Global warming provides a good example of a popular narrative. The narrative states that humans are the overwhelming cause for the increase in global temperatures and the problems it causes. There is no doubt human actions have a big impact on the earth’s climate, but there are millions of other variables, many of which are not understood at all. By assigning blame on humans, rightly or wrongly, we are provided a sense of control over the problem. Humans find it comforting to believe that if we caused the problem then we can certainly control the problem and possibly even reverse it.

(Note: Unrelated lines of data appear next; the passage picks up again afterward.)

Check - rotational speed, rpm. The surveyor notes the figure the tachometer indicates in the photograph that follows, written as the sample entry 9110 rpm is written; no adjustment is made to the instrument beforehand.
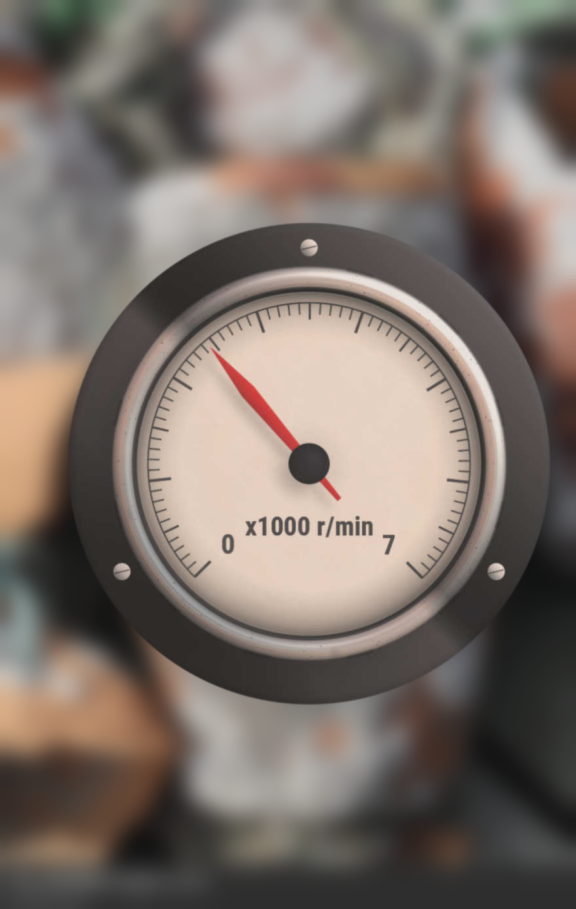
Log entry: 2450 rpm
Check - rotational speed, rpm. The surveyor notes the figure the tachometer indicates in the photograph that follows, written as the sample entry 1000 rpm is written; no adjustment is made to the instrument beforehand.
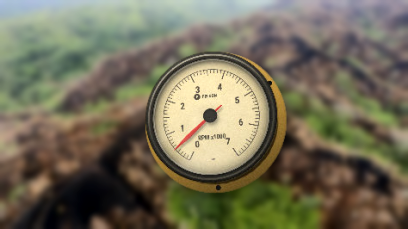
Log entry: 500 rpm
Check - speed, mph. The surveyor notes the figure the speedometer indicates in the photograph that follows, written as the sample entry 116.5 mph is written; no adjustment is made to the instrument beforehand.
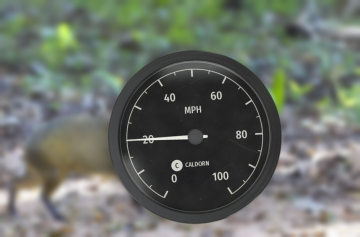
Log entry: 20 mph
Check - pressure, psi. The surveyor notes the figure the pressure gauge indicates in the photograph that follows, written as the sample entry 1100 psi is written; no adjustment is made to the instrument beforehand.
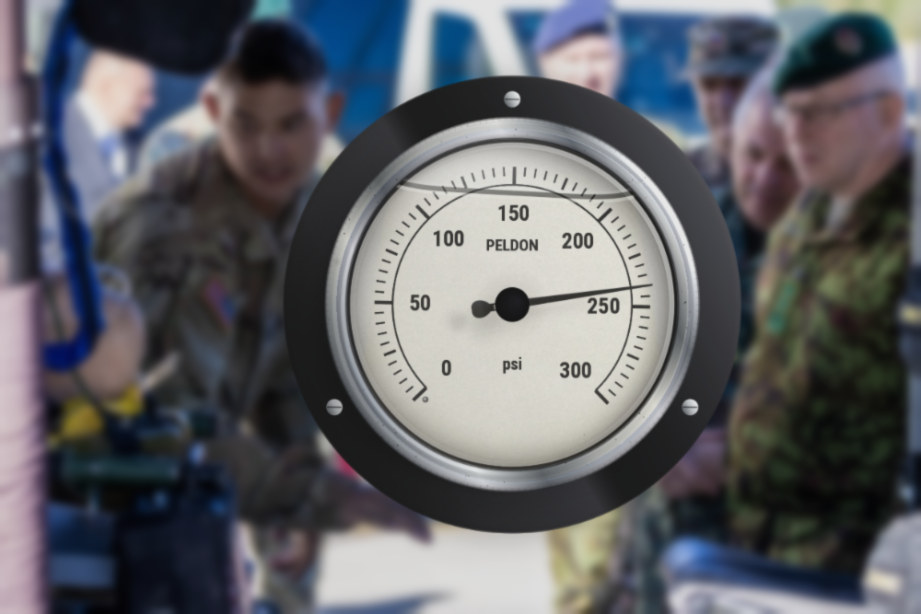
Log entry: 240 psi
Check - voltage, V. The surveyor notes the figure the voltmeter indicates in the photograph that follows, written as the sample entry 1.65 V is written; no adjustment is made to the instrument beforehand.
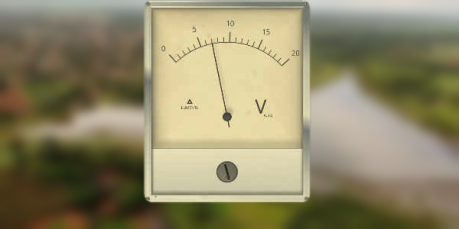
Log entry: 7 V
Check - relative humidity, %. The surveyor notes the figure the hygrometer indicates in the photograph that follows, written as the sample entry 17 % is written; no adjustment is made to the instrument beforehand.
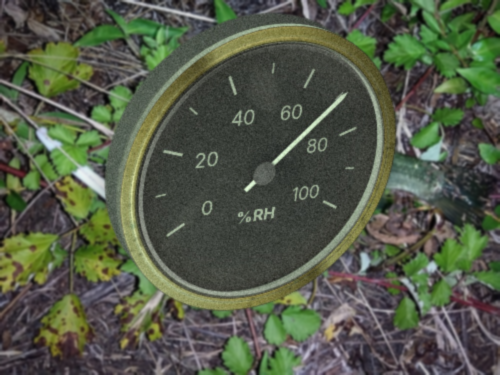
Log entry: 70 %
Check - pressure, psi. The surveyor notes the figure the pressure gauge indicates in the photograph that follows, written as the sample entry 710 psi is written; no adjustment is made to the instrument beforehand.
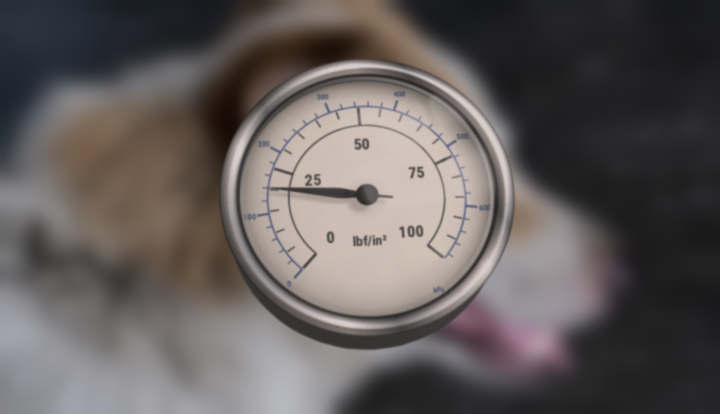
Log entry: 20 psi
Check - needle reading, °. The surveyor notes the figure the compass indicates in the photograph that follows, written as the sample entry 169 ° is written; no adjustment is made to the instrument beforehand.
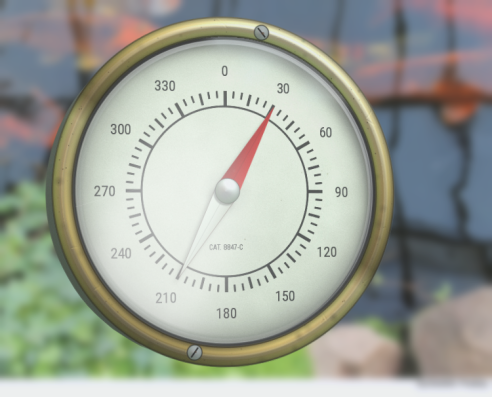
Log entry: 30 °
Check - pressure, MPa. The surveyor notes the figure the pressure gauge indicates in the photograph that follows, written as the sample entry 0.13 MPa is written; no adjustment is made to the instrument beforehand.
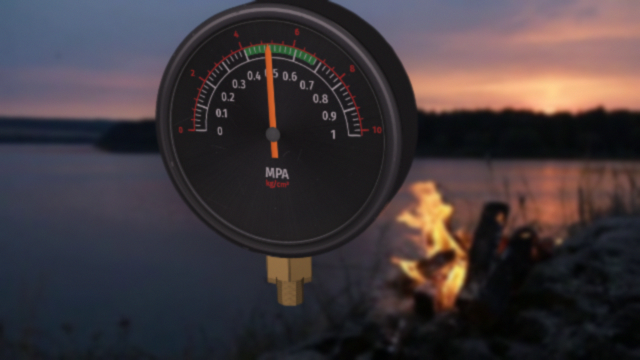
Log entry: 0.5 MPa
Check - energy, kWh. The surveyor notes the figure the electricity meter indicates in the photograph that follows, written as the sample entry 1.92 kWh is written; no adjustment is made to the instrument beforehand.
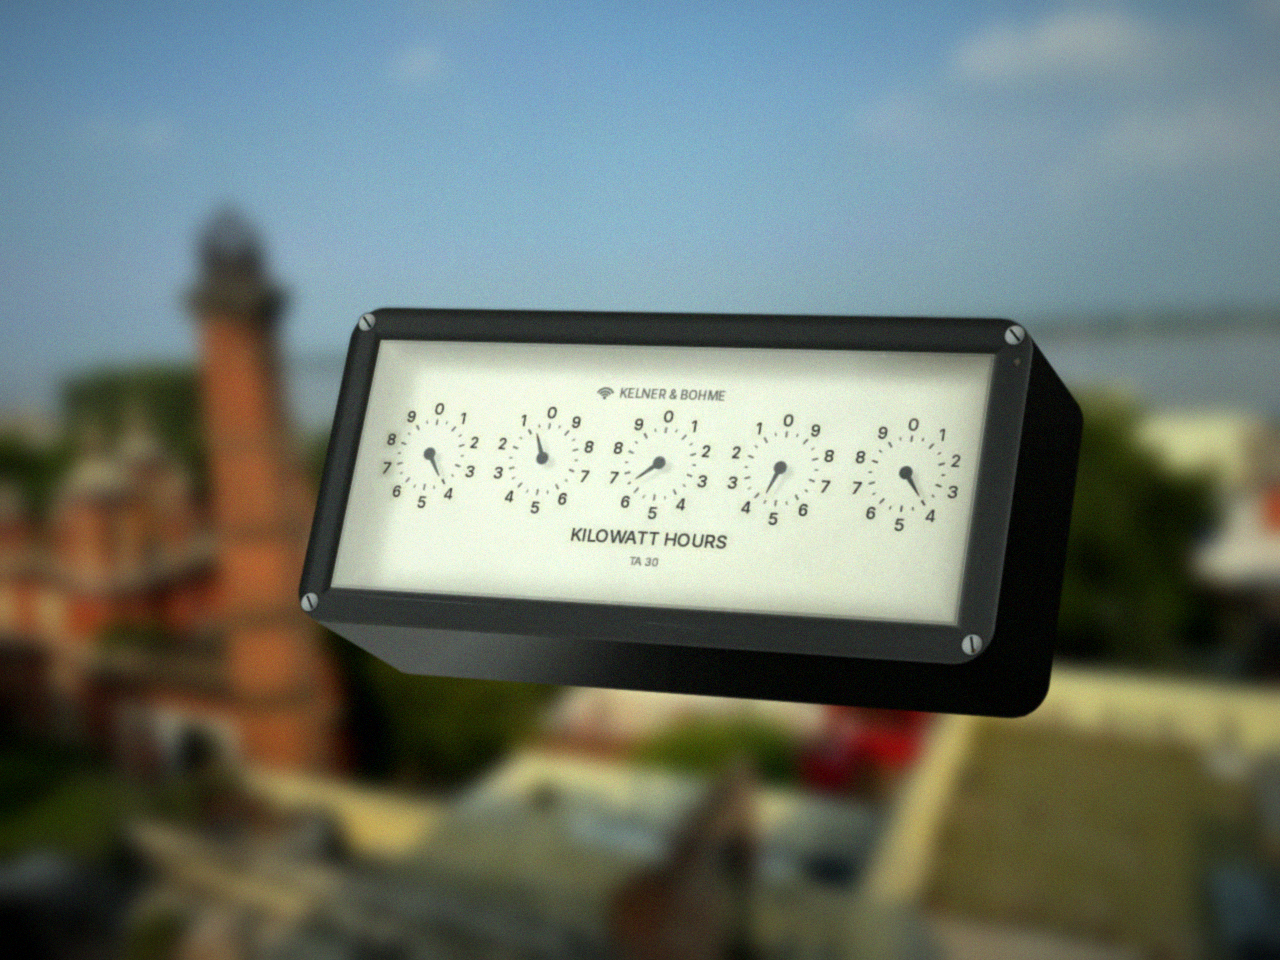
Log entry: 40644 kWh
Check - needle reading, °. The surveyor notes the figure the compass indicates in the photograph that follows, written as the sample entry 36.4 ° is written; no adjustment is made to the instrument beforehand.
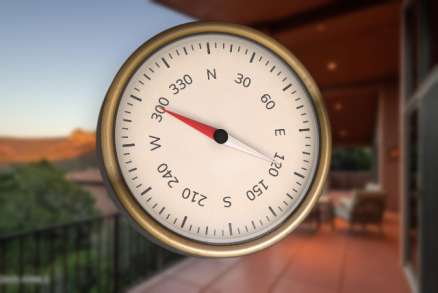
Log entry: 300 °
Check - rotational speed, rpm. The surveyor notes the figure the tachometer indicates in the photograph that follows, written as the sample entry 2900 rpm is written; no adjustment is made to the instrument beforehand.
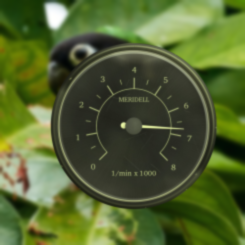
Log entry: 6750 rpm
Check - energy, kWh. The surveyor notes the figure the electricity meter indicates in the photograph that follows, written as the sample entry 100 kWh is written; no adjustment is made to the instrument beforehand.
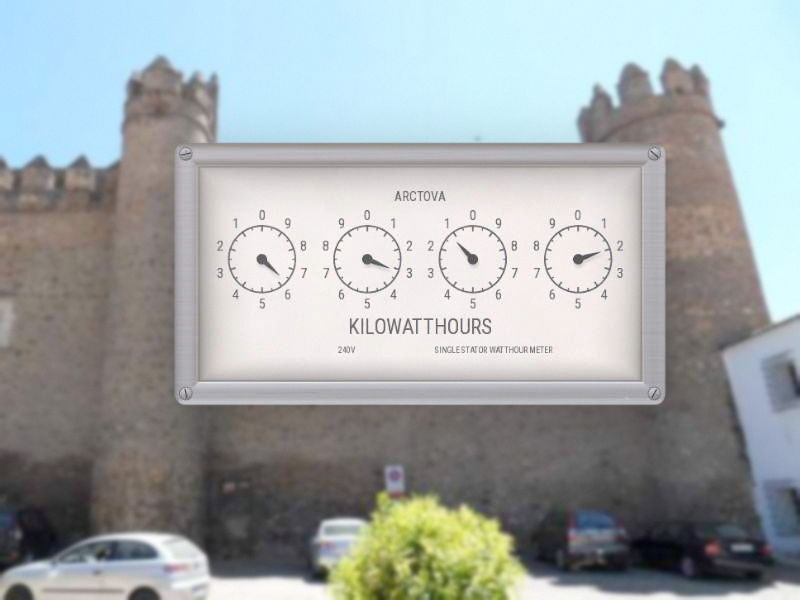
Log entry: 6312 kWh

Over the last few years, investors have relied heavily on narratives to help justify extended valuations. A great example is the “bad news is good news” mantra. The stock market has seen more than its fair share of days when weak economic data was the impetus to buy stocks. This storyline causes investors to ignore the fact that weaker economic growth leads to weaker earnings and inevitably declining prices. Instead, investors have taken comfort in a belief that the Federal Reserve will counteract weak economic data with monetary stimulus and thus influence prices higher regardless of economic fundamentals. The narrative provides investors comfort and rationalization at a time when valuations are extreme and economic growth is stagnating. The harm of this narrative, and any narrative for that matter, occurs if it is proven wrong.
Panic Narrative
The market volatility on the presidential election night was stunning. Prior to the election, many concerned investors had shorted equities, hedged positions and/or moved to greater cash positions. As a Trump victory looked more and more viable, the markets plunged and at first proved the concerned investors correct. Early Wednesday morning, however, the markets reversed sharply. At that point, it is likely that a perfect technical storm formed. With S&P 500 equity futures limit down 5%, computer algorithms, trained to “buy the dip” were staring at a dip of monstrous proportions. The exchange limits that halted trading provided a floor to the market downfall. Once the downside was capped some investors began covering shorts and even outright buying. The market started rising and likely triggered signals for the algorithms to buy. Keep in mind, the blueprint for this reaction was recently affirmed by the BREXIT vote.
The race was on. Not only were the computers buying, but investors, well trained to buy the dip, jumped in as well. Adding fuel to the fire were those investors that were short the market or hedged as a defense against the low probability of a Trump victory. By 9:30 am, the S&P 500 was down 8 points, having gained 92 points from the nights lows. It closed the day up 24 points and the week 76 points or 3.6% higher. Shortly after the media declared Trump victorious in Pennsylvania and Wisconsin, a panic-born narrative was created.
The new narrative goes as follows: Donald Trump will cut taxes, increase infrastructure spending, reduce regulation, allow for the repatriation of foreign profits, and be a proponent of a host of other business friendly ideas. All of these proposals were public weeks before the election, when the market discounted equity prices on concerns that Trump could win and such policies would be enacted.
Out of desperation for answers, this new business friendly narrative was born. Investors, desperately seeking an explanation for the sharp rally, were placated. While such proposed actions taken at face value may benefit stock prices, it is incumbent upon investors to understand the efficacy and ramifications of the proposals as well as the political and economic environment.